* _Brief_
Search the data below for the word "фасада" and copy each line that holds it.

* _Exercise input_
--------------------
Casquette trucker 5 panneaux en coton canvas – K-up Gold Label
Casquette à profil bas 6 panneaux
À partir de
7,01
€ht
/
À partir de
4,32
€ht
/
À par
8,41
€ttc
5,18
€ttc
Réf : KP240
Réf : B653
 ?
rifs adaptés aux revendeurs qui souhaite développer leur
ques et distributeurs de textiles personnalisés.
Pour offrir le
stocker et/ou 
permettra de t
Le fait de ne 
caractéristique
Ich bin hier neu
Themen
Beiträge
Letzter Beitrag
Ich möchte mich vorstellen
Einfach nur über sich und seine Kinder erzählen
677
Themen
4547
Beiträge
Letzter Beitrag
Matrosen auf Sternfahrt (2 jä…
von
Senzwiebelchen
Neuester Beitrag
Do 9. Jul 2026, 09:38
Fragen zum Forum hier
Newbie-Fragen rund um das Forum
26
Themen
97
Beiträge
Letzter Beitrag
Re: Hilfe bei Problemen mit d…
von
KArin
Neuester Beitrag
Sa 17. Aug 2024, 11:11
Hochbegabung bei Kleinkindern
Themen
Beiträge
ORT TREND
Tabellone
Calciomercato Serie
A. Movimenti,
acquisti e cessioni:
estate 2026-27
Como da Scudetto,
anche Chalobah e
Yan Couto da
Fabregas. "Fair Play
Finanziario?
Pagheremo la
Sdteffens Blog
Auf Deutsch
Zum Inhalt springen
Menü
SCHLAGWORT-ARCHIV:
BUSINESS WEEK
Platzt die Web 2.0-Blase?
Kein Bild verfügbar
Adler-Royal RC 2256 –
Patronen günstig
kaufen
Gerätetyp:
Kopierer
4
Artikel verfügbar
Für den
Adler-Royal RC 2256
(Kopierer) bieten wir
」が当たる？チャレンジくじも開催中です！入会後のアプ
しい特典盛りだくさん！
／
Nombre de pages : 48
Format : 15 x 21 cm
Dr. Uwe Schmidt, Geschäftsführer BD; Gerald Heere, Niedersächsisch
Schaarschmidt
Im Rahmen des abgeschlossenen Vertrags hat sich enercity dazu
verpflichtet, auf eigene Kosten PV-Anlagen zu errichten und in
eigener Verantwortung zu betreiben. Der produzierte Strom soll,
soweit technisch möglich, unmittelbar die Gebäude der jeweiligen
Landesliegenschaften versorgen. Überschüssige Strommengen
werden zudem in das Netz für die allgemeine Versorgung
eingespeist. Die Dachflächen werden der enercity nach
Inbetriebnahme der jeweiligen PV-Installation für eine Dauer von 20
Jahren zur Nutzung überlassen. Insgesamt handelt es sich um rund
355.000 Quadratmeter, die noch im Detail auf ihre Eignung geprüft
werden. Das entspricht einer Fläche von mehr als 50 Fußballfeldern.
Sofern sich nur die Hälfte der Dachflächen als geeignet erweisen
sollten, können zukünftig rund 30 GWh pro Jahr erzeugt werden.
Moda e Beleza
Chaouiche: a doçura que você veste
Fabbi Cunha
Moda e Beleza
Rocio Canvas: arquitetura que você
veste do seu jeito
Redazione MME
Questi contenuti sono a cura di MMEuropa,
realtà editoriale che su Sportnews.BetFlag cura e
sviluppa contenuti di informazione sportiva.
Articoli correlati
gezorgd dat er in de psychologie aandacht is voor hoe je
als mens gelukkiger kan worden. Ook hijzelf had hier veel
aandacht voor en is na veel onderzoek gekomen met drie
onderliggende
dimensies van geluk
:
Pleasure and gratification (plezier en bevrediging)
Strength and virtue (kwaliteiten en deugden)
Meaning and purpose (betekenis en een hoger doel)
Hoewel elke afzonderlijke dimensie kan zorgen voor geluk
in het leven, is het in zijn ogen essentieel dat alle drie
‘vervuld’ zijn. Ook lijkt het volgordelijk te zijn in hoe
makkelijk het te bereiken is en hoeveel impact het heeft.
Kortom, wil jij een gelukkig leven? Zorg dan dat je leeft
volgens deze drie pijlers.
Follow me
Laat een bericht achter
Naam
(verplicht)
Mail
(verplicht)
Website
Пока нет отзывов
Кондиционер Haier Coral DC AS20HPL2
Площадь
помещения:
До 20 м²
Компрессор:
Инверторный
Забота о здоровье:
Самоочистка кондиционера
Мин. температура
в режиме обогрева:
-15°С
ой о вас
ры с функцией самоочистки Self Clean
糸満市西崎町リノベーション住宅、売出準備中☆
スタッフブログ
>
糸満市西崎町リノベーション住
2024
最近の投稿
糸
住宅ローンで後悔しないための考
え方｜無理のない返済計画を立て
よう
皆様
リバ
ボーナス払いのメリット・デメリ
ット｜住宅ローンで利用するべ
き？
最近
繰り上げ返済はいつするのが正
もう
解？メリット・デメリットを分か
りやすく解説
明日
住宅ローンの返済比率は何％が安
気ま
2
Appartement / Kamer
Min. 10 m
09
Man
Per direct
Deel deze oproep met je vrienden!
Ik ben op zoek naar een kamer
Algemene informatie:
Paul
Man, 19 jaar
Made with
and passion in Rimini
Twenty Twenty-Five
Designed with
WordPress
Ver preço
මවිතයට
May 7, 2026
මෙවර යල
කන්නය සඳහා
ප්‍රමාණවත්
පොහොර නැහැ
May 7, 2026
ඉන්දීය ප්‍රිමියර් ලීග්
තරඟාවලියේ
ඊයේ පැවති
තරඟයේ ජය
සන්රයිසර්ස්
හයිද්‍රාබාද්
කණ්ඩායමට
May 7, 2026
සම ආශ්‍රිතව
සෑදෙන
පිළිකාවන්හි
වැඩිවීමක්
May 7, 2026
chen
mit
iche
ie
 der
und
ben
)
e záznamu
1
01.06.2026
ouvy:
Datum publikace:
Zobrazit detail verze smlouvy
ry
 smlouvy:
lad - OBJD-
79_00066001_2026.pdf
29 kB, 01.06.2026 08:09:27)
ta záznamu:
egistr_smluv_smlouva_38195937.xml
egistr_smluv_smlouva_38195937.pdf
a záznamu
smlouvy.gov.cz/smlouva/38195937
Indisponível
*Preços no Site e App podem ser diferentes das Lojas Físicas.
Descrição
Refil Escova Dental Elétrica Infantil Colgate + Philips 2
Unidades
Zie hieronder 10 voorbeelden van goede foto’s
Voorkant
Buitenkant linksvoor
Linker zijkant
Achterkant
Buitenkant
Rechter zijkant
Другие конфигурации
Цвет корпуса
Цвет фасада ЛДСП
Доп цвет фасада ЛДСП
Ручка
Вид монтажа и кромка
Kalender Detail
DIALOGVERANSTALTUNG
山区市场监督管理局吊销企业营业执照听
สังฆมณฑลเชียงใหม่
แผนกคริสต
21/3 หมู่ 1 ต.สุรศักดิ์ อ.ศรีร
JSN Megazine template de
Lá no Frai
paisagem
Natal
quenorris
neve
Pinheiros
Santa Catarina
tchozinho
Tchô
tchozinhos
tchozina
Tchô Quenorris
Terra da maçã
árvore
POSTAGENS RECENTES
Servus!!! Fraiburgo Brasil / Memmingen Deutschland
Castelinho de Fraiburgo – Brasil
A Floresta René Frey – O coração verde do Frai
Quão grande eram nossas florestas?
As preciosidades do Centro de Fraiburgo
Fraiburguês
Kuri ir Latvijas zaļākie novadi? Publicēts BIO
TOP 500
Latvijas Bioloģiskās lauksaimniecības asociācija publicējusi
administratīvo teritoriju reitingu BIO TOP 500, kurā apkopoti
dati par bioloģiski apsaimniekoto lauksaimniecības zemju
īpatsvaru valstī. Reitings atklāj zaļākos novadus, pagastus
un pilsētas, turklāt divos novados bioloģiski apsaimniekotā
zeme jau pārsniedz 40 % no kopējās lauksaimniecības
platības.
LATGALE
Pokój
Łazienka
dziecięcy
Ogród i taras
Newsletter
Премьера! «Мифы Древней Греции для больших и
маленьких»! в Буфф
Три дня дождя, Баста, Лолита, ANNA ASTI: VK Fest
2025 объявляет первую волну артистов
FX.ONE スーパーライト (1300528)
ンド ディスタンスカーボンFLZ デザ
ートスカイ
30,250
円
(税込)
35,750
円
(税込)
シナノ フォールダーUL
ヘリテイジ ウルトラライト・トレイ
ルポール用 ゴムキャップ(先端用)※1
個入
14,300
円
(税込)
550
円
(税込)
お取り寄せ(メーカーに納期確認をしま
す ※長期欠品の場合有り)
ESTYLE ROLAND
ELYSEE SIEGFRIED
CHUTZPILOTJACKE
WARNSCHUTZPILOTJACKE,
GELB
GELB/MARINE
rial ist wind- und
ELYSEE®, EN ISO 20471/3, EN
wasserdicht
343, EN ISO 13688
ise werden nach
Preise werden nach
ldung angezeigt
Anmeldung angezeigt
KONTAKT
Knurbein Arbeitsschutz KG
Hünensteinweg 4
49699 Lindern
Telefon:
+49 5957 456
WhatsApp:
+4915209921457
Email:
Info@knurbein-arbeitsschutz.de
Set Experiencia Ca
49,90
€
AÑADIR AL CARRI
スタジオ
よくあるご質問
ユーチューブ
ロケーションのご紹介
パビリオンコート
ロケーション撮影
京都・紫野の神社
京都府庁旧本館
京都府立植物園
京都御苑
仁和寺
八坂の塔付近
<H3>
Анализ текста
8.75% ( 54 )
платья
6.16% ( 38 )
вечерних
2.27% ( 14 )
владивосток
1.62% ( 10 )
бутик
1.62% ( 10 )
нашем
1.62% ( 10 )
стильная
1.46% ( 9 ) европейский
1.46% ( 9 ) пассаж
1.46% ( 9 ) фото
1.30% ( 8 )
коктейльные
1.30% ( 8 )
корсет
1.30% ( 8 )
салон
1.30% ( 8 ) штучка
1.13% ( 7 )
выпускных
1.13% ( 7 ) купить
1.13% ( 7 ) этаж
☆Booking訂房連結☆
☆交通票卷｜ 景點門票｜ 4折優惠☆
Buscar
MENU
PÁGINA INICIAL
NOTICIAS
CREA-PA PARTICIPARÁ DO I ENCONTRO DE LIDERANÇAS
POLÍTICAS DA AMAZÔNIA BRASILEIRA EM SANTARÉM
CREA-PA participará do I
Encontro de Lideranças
--------------------
* _Completed task_
Цвет фасада ЛДСП
Доп цвет фасада ЛДСП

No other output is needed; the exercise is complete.